§ Set exercise
Reproduce every line in the rows below, swapping "colour" for "color" wherever it appears and leaving everything else unchanged.

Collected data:
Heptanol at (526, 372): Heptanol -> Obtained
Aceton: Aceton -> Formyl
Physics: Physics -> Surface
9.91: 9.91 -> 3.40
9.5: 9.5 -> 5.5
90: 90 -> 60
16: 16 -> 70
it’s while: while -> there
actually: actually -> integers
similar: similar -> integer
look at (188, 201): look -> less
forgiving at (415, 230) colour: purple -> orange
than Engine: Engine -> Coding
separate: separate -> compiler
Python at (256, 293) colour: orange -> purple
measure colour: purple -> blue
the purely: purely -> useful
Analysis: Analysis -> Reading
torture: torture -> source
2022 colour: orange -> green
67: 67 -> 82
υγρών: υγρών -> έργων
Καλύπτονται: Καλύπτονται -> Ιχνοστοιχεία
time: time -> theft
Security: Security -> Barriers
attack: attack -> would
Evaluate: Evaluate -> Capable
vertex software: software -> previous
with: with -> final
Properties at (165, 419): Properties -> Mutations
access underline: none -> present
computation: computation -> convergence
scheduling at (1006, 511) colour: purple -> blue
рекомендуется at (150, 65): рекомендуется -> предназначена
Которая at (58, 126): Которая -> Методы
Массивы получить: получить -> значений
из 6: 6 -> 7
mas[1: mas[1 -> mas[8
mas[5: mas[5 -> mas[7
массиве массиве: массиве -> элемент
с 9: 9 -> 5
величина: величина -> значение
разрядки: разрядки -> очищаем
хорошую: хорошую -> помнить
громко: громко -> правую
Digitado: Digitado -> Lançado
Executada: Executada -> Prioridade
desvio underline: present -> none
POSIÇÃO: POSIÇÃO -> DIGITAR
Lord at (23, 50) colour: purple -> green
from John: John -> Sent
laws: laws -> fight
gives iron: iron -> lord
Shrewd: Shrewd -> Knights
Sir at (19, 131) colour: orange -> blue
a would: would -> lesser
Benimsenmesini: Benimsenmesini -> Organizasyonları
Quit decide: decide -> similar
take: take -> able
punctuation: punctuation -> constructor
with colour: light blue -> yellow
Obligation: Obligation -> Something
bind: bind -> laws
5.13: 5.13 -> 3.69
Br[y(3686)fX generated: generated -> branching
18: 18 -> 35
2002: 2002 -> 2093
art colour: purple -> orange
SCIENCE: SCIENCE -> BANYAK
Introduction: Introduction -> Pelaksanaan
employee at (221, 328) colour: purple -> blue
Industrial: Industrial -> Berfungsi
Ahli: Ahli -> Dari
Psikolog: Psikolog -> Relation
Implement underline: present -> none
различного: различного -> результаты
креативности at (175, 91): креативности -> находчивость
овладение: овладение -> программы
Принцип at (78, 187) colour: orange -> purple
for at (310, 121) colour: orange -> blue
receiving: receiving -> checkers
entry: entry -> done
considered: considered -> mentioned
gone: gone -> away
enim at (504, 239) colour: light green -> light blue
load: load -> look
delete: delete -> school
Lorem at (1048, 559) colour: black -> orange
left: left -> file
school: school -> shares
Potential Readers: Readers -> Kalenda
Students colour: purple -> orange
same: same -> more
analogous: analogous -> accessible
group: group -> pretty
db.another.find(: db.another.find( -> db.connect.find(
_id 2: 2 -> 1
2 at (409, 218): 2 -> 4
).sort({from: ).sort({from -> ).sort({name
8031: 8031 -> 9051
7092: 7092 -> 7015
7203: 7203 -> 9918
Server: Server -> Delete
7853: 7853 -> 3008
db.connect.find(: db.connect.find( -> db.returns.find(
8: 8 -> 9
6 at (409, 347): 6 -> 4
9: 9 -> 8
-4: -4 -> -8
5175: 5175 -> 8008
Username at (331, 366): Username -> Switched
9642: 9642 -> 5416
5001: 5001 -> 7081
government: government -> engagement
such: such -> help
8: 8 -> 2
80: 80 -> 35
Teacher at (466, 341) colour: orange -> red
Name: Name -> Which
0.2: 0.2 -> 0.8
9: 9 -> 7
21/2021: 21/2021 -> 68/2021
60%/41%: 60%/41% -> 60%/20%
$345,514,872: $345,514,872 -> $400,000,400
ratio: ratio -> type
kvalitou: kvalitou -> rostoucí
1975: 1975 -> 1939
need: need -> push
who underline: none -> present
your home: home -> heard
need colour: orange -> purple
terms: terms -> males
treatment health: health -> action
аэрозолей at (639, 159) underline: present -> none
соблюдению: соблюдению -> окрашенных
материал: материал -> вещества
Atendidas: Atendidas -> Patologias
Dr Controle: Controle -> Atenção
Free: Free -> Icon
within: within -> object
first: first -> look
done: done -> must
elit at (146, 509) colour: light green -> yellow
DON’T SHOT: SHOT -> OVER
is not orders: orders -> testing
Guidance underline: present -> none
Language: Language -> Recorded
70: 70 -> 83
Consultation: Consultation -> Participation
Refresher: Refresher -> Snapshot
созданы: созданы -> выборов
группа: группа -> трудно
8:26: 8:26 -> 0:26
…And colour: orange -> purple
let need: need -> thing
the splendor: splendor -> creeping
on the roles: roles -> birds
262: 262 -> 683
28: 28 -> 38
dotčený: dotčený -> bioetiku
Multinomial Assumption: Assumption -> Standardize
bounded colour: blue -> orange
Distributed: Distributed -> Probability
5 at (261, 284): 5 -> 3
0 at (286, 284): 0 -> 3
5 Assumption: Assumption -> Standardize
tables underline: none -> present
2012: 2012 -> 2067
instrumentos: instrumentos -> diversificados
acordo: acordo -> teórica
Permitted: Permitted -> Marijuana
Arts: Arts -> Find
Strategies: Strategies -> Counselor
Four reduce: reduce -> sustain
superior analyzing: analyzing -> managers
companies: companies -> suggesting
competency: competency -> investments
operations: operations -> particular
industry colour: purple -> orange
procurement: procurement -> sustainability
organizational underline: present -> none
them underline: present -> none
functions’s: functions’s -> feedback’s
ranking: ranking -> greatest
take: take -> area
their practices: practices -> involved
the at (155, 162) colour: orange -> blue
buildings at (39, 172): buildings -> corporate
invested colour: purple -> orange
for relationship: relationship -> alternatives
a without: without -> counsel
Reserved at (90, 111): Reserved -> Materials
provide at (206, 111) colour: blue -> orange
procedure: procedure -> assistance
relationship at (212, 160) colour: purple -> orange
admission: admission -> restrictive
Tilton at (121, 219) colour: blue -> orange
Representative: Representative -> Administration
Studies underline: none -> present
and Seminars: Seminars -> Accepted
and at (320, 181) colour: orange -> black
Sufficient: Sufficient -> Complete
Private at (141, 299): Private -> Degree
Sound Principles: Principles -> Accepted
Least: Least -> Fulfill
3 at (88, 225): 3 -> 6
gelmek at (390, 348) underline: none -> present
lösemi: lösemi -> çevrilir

§ Solution
Heptanol at (526, 372): Heptanol -> Obtained
Aceton: Aceton -> Formyl
Physics: Physics -> Surface
9.91: 9.91 -> 3.40
9.5: 9.5 -> 5.5
90: 90 -> 60
16: 16 -> 70
it’s while: while -> there
actually: actually -> integers
similar: similar -> integer
look at (188, 201): look -> less
forgiving at (415, 230) color: purple -> orange
than Engine: Engine -> Coding
separate: separate -> compiler
Python at (256, 293) color: orange -> purple
measure color: purple -> blue
the purely: purely -> useful
Analysis: Analysis -> Reading
torture: torture -> source
2022 color: orange -> green
67: 67 -> 82
υγρών: υγρών -> έργων
Καλύπτονται: Καλύπτονται -> Ιχνοστοιχεία
time: time -> theft
Security: Security -> Barriers
attack: attack -> would
Evaluate: Evaluate -> Capable
vertex software: software -> previous
with: with -> final
Properties at (165, 419): Properties -> Mutations
access underline: none -> present
computation: computation -> convergence
scheduling at (1006, 511) color: purple -> blue
рекомендуется at (150, 65): рекомендуется -> предназначена
Которая at (58, 126): Которая -> Методы
Массивы получить: получить -> значений
из 6: 6 -> 7
mas[1: mas[1 -> mas[8
mas[5: mas[5 -> mas[7
массиве массиве: массиве -> элемент
с 9: 9 -> 5
величина: величина -> значение
разрядки: разрядки -> очищаем
хорошую: хорошую -> помнить
громко: громко -> правую
Digitado: Digitado -> Lançado
Executada: Executada -> Prioridade
desvio underline: present -> none
POSIÇÃO: POSIÇÃO -> DIGITAR
Lord at (23, 50) color: purple -> green
from John: John -> Sent
laws: laws -> fight
gives iron: iron -> lord
Shrewd: Shrewd -> Knights
Sir at (19, 131) color: orange -> blue
a would: would -> lesser
Benimsenmesini: Benimsenmesini -> Organizasyonları
Quit decide: decide -> similar
take: take -> able
punctuation: punctuation -> constructor
with color: light blue -> yellow
Obligation: Obligation -> Something
bind: bind -> laws
5.13: 5.13 -> 3.69
Br[y(3686)fX generated: generated -> branching
18: 18 -> 35
2002: 2002 -> 2093
art color: purple -> orange
SCIENCE: SCIENCE -> BANYAK
Introduction: Introduction -> Pelaksanaan
employee at (221, 328) color: purple -> blue
Industrial: Industrial -> Berfungsi
Ahli: Ahli -> Dari
Psikolog: Psikolog -> Relation
Implement underline: present -> none
различного: различного -> результаты
креативности at (175, 91): креативности -> находчивость
овладение: овладение -> программы
Принцип at (78, 187) color: orange -> purple
for at (310, 121) color: orange -> blue
receiving: receiving -> checkers
entry: entry -> done
considered: considered -> mentioned
gone: gone -> away
enim at (504, 239) color: light green -> light blue
load: load -> look
delete: delete -> school
Lorem at (1048, 559) color: black -> orange
left: left -> file
school: school -> shares
Potential Readers: Readers -> Kalenda
Students color: purple -> orange
same: same -> more
analogous: analogous -> accessible
group: group -> pretty
db.another.find(: db.another.find( -> db.connect.find(
_id 2: 2 -> 1
2 at (409, 218): 2 -> 4
).sort({from: ).sort({from -> ).sort({name
8031: 8031 -> 9051
7092: 7092 -> 7015
7203: 7203 -> 9918
Server: Server -> Delete
7853: 7853 -> 3008
db.connect.find(: db.connect.find( -> db.returns.find(
8: 8 -> 9
6 at (409, 347): 6 -> 4
9: 9 -> 8
-4: -4 -> -8
5175: 5175 -> 8008
Username at (331, 366): Username -> Switched
9642: 9642 -> 5416
5001: 5001 -> 7081
government: government -> engagement
such: such -> help
8: 8 -> 2
80: 80 -> 35
Teacher at (466, 341) color: orange -> red
Name: Name -> Which
0.2: 0.2 -> 0.8
9: 9 -> 7
21/2021: 21/2021 -> 68/2021
60%/41%: 60%/41% -> 60%/20%
$345,514,872: $345,514,872 -> $400,000,400
ratio: ratio -> type
kvalitou: kvalitou -> rostoucí
1975: 1975 -> 1939
need: need -> push
who underline: none -> present
your home: home -> heard
need color: orange -> purple
terms: terms -> males
treatment health: health -> action
аэрозолей at (639, 159) underline: present -> none
соблюдению: соблюдению -> окрашенных
материал: материал -> вещества
Atendidas: Atendidas -> Patologias
Dr Controle: Controle -> Atenção
Free: Free -> Icon
within: within -> object
first: first -> look
done: done -> must
elit at (146, 509) color: light green -> yellow
DON’T SHOT: SHOT -> OVER
is not orders: orders -> testing
Guidance underline: present -> none
Language: Language -> Recorded
70: 70 -> 83
Consultation: Consultation -> Participation
Refresher: Refresher -> Snapshot
созданы: созданы -> выборов
группа: группа -> трудно
8:26: 8:26 -> 0:26
…And color: orange -> purple
let need: need -> thing
the splendor: splendor -> creeping
on the roles: roles -> birds
262: 262 -> 683
28: 28 -> 38
dotčený: dotčený -> bioetiku
Multinomial Assumption: Assumption -> Standardize
bounded color: blue -> orange
Distributed: Distributed -> Probability
5 at (261, 284): 5 -> 3
0 at (286, 284): 0 -> 3
5 Assumption: Assumption -> Standardize
tables underline: none -> present
2012: 2012 -> 2067
instrumentos: instrumentos -> diversificados
acordo: acordo -> teórica
Permitted: Permitted -> Marijuana
Arts: Arts -> Find
Strategies: Strategies -> Counselor
Four reduce: reduce -> sustain
superior analyzing: analyzing -> managers
companies: companies -> suggesting
competency: competency -> investments
operations: operations -> particular
industry color: purple -> orange
procurement: procurement -> sustainability
organizational underline: present -> none
them underline: present -> none
functions’s: functions’s -> feedback’s
ranking: ranking -> greatest
take: take -> area
their practices: practices -> involved
the at (155, 162) color: orange -> blue
buildings at (39, 172): buildings -> corporate
invested color: purple -> orange
for relationship: relationship -> alternatives
a without: without -> counsel
Reserved at (90, 111): Reserved -> Materials
provide at (206, 111) color: blue -> orange
procedure: procedure -> assistance
relationship at (212, 160) color: purple -> orange
admission: admission -> restrictive
Tilton at (121, 219) color: blue -> orange
Representative: Representative -> Administration
Studies underline: none -> present
and Seminars: Seminars -> Accepted
and at (320, 181) color: orange -> black
Sufficient: Sufficient -> Complete
Private at (141, 299): Private -> Degree
Sound Principles: Principles -> Accepted
Least: Least -> Fulfill
3 at (88, 225): 3 -> 6
gelmek at (390, 348) underline: none -> present
lösemi: lösemi -> çevrilir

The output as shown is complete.